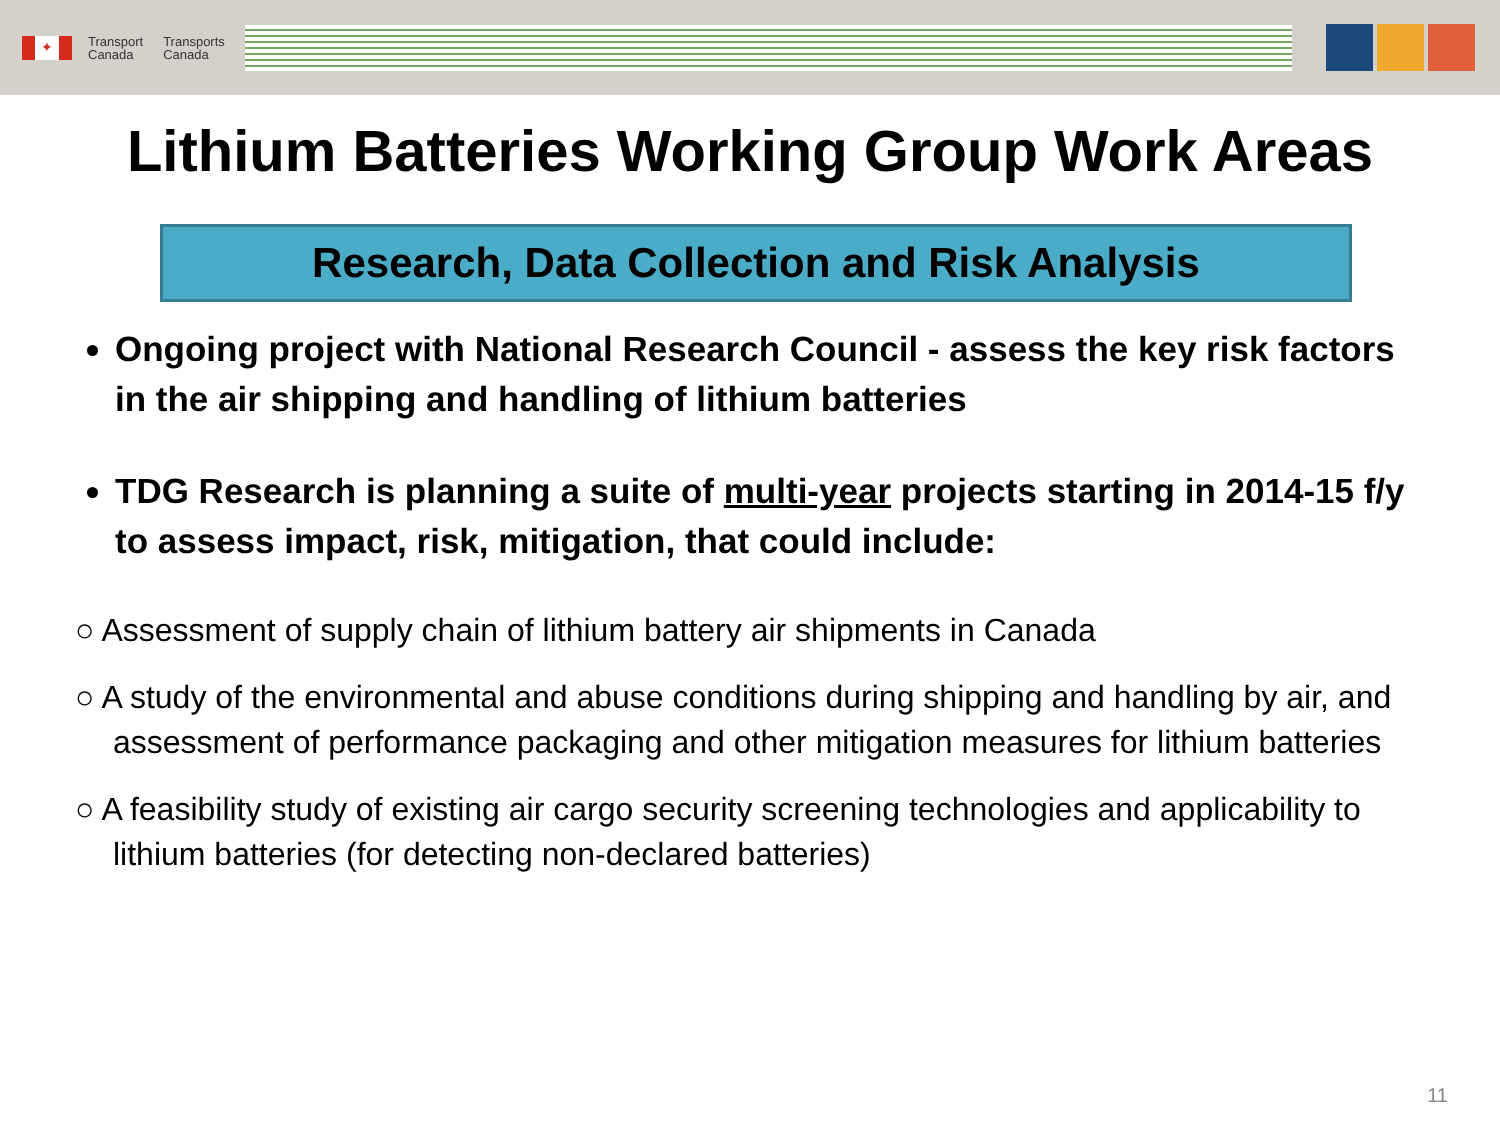✦
Transport
Canada
Transports
Canada
Lithium Batteries Working Group Work Areas
Research, Data Collection and Risk Analysis
Ongoing project with National Research Council - assess the key risk factors in the air shipping and handling of lithium batteries
TDG Research is planning a suite of multi-year projects starting in 2014-15 f/y to assess impact, risk, mitigation, that could include:
○ Assessment of supply chain of lithium battery air shipments in Canada
○ A study of the environmental and abuse conditions during shipping and handling by air, and assessment of performance packaging and other mitigation measures for lithium batteries
○ A feasibility study of existing air cargo security screening technologies and applicability to lithium batteries (for detecting non-declared batteries)
11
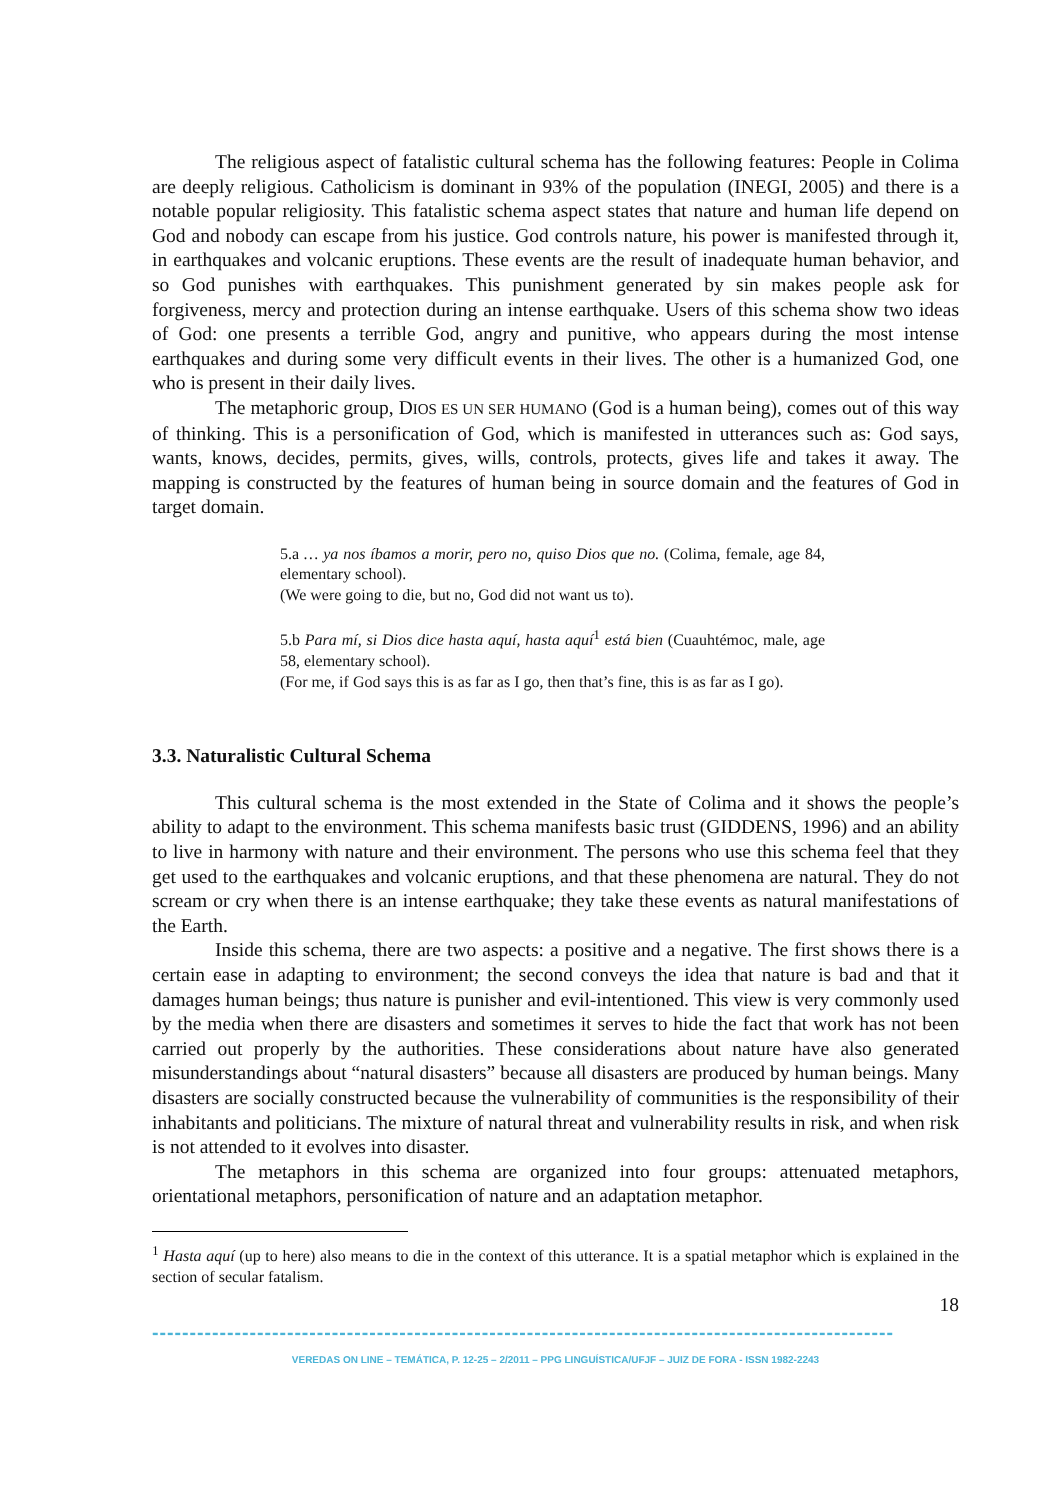The religious aspect of fatalistic cultural schema has the following features: People in Colima are deeply religious. Catholicism is dominant in 93% of the population (INEGI, 2005) and there is a notable popular religiosity. This fatalistic schema aspect states that nature and human life depend on God and nobody can escape from his justice. God controls nature, his power is manifested through it, in earthquakes and volcanic eruptions. These events are the result of inadequate human behavior, and so God punishes with earthquakes. This punishment generated by sin makes people ask for forgiveness, mercy and protection during an intense earthquake. Users of this schema show two ideas of God: one presents a terrible God, angry and punitive, who appears during the most intense earthquakes and during some very difficult events in their lives. The other is a humanized God, one who is present in their daily lives.
The metaphoric group, DIOS ES UN SER HUMANO (God is a human being), comes out of this way of thinking. This is a personification of God, which is manifested in utterances such as: God says, wants, knows, decides, permits, gives, wills, controls, protects, gives life and takes it away. The mapping is constructed by the features of human being in source domain and the features of God in target domain.
5.a … ya nos íbamos a morir, pero no, quiso Dios que no. (Colima, female, age 84, elementary school).
(We were going to die, but no, God did not want us to).
5.b Para mí, si Dios dice hasta aquí, hasta aquí<sup>1</sup> está bien (Cuauhtémoc, male, age 58, elementary school).
(For me, if God says this is as far as I go, then that’s fine, this is as far as I go).
3.3. Naturalistic Cultural Schema
This cultural schema is the most extended in the State of Colima and it shows the people’s ability to adapt to the environment. This schema manifests basic trust (GIDDENS, 1996) and an ability to live in harmony with nature and their environment. The persons who use this schema feel that they get used to the earthquakes and volcanic eruptions, and that these phenomena are natural. They do not scream or cry when there is an intense earthquake; they take these events as natural manifestations of the Earth.
Inside this schema, there are two aspects: a positive and a negative. The first shows there is a certain ease in adapting to environment; the second conveys the idea that nature is bad and that it damages human beings; thus nature is punisher and evil-intentioned. This view is very commonly used by the media when there are disasters and sometimes it serves to hide the fact that work has not been carried out properly by the authorities. These considerations about nature have also generated misunderstandings about “natural disasters” because all disasters are produced by human beings. Many disasters are socially constructed because the vulnerability of communities is the responsibility of their inhabitants and politicians. The mixture of natural threat and vulnerability results in risk, and when risk is not attended to it evolves into disaster.
The metaphors in this schema are organized into four groups: attenuated metaphors, orientational metaphors, personification of nature and an adaptation metaphor.
<sup>1</sup> Hasta aquí (up to here) also means to die in the context of this utterance. It is a spatial metaphor which is explained in the section of secular fatalism.
18
---------------------------------------------------------------------------------------------------
VEREDAS ON LINE – TEMÁTICA, P. 12-25 – 2/2011 – PPG LINGUÍSTICA/UFJF – JUIZ DE FORA - ISSN 1982-2243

### Problem to work on
The result should be all the records, retyped exactly, with no pictures among them.

### Result below
✦
Transport
Canada
Transports
Canada
Lithium Batteries Working Group Work Areas
Research, Data Collection and Risk Analysis
Ongoing project with National Research Council - assess the key risk factors in the air shipping and handling of lithium batteries
TDG Research is planning a suite of multi-year projects starting in 2014-15 f/y to assess impact, risk, mitigation, that could include:
○ Assessment of supply chain of lithium battery air shipments in Canada
○ A study of the environmental and abuse conditions during shipping and handling by air, and assessment of performance packaging and other mitigation measures for lithium batteries
○ A feasibility study of existing air cargo security screening technologies and applicability to lithium batteries (for detecting non-declared batteries)
11
The religious aspect of fatalistic cultural schema has the following features: People in Colima are deeply religious. Catholicism is dominant in 93% of the population (INEGI, 2005) and there is a notable popular religiosity. This fatalistic schema aspect states that nature and human life depend on God and nobody can escape from his justice. God controls nature, his power is manifested through it, in earthquakes and volcanic eruptions. These events are the result of inadequate human behavior, and so God punishes with earthquakes. This punishment generated by sin makes people ask for forgiveness, mercy and protection during an intense earthquake. Users of this schema show two ideas of God: one presents a terrible God, angry and punitive, who appears during the most intense earthquakes and during some very difficult events in their lives. The other is a humanized God, one who is present in their daily lives.
The metaphoric group, DIOS ES UN SER HUMANO (God is a human being), comes out of this way of thinking. This is a personification of God, which is manifested in utterances such as: God says, wants, knows, decides, permits, gives, wills, controls, protects, gives life and takes it away. The mapping is constructed by the features of human being in source domain and the features of God in target domain.
5.a … ya nos íbamos a morir, pero no, quiso Dios que no. (Colima, female, age 84, elementary school).
(We were going to die, but no, God did not want us to).
5.b Para mí, si Dios dice hasta aquí, hasta aquí<sup>1</sup> está bien (Cuauhtémoc, male, age 58, elementary school).
(For me, if God says this is as far as I go, then that’s fine, this is as far as I go).
3.3. Naturalistic Cultural Schema
This cultural schema is the most extended in the State of Colima and it shows the people’s ability to adapt to the environment. This schema manifests basic trust (GIDDENS, 1996) and an ability to live in harmony with nature and their environment. The persons who use this schema feel that they get used to the earthquakes and volcanic eruptions, and that these phenomena are natural. They do not scream or cry when there is an intense earthquake; they take these events as natural manifestations of the Earth.
Inside this schema, there are two aspects: a positive and a negative. The first shows there is a certain ease in adapting to environment; the second conveys the idea that nature is bad and that it damages human beings; thus nature is punisher and evil-intentioned. This view is very commonly used by the media when there are disasters and sometimes it serves to hide the fact that work has not been carried out properly by the authorities. These considerations about nature have also generated misunderstandings about “natural disasters” because all disasters are produced by human beings. Many disasters are socially constructed because the vulnerability of communities is the responsibility of their inhabitants and politicians. The mixture of natural threat and vulnerability results in risk, and when risk is not attended to it evolves into disaster.
The metaphors in this schema are organized into four groups: attenuated metaphors, orientational metaphors, personification of nature and an adaptation metaphor.
<sup>1</sup> Hasta aquí (up to here) also means to die in the context of this utterance. It is a spatial metaphor which is explained in the section of secular fatalism.
18
---------------------------------------------------------------------------------------------------
VEREDAS ON LINE – TEMÁTICA, P. 12-25 – 2/2011 – PPG LINGUÍSTICA/UFJF – JUIZ DE FORA - ISSN 1982-2243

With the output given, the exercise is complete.